After he had previously missed tours because of the challenges of life on the road, Thorpe’s first marriage publicly broke down in 2002.
He subsequently took an indefinite break from cricket and, despite initially making himself available, pulled out of England’s 2002-03 Ashes squad to face Australia.
Thorpe would miss more than a year at international level, but he returned with what he described as his finest innings.
After being recalled in 2003 for the final Test of the summer at The Oval, he scored 124 in the first innings against South Africa.
In typically composed style he held his arms aloft and punched the air after reaching three figures, his home crowd giving an emotional, extended ovation from the stands.

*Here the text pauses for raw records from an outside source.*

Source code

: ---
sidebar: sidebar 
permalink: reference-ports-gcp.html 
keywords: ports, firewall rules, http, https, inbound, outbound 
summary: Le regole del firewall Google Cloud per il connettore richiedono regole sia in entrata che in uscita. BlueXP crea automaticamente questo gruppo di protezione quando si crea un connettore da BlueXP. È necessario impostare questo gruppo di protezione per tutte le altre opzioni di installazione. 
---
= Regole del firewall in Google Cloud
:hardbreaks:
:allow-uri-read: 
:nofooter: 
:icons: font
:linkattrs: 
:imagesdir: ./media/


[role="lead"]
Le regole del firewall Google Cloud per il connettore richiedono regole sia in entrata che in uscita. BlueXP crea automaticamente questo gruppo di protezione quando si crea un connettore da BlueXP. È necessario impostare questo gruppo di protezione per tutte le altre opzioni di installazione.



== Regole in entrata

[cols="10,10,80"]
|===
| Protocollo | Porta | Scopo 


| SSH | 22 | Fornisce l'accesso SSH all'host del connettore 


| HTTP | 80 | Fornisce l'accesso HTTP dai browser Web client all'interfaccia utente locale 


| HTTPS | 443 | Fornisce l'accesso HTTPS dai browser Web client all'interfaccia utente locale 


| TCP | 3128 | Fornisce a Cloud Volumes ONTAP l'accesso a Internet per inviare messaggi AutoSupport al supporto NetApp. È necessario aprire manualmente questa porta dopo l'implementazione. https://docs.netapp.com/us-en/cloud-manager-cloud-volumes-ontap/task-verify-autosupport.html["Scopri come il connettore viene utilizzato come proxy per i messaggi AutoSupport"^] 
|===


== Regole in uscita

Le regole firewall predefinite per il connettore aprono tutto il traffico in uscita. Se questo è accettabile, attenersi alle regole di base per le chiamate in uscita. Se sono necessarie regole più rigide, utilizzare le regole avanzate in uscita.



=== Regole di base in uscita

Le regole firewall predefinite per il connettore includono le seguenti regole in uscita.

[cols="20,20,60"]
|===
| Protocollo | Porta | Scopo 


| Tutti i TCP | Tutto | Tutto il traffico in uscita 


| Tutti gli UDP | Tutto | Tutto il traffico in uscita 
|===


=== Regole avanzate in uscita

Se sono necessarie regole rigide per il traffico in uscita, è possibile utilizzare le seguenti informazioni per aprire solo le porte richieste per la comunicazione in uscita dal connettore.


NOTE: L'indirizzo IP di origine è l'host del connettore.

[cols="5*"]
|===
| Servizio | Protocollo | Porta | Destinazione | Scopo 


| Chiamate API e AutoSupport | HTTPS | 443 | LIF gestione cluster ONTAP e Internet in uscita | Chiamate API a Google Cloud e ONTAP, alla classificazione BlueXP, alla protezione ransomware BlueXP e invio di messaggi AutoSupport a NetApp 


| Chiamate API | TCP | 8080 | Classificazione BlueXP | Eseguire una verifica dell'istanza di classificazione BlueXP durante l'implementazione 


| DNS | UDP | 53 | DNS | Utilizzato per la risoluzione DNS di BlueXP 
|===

“There were times when I thought I wasn’t going to play again and more importantly I had to wipe away the memory of how I walked away from cricket last year,” he said afterwards.
“I didn’t want to leave cricket like that, and you couldn’t have written it better to get a century on your home ground.”
That innings marked the start of a resurgence for Thorpe in the latter years of his career.
After his recall, he scored 1,635 runs at 56.37 as England’s fortunes improved under new captain Michael Vaughan.
Thorpe, dubbed the grandad of the team by Vaughan,, external hit five centuries in that period, including one packed with his trademark grit, batting with a broken finger against West Indies.
He played his 100th Test against Bangladesh early in the 2005 season, but it proved to be his last.
Having played in five unsuccessful Ashes series, Thorpe was left out when Vaughan’s side famously won back the urn in 2005, the younger batting options of Ian Bell and Kevin Pietersen preferred.
After retiring that summer, Thorpe began coaching in Australia with New South Wales.
He soon returned to work with Surrey and by 2010 was again involved in the England set-up, as batting coach of the development Lions side before moving up to assist the senior men’s side.
He left his role as assistant coach in February 2022 after a 4-0 Ashes defeat in Australia, but also had been part of the backroom team for England’s 50-over World Cup win in 2019.
After leaving England he was appointed Afghanistan men’s head coach in March 2022 but did not oversee a match after he fell ill.
Whether batting or coaching, Thorpe was a fixture on the international scene for almost three decades.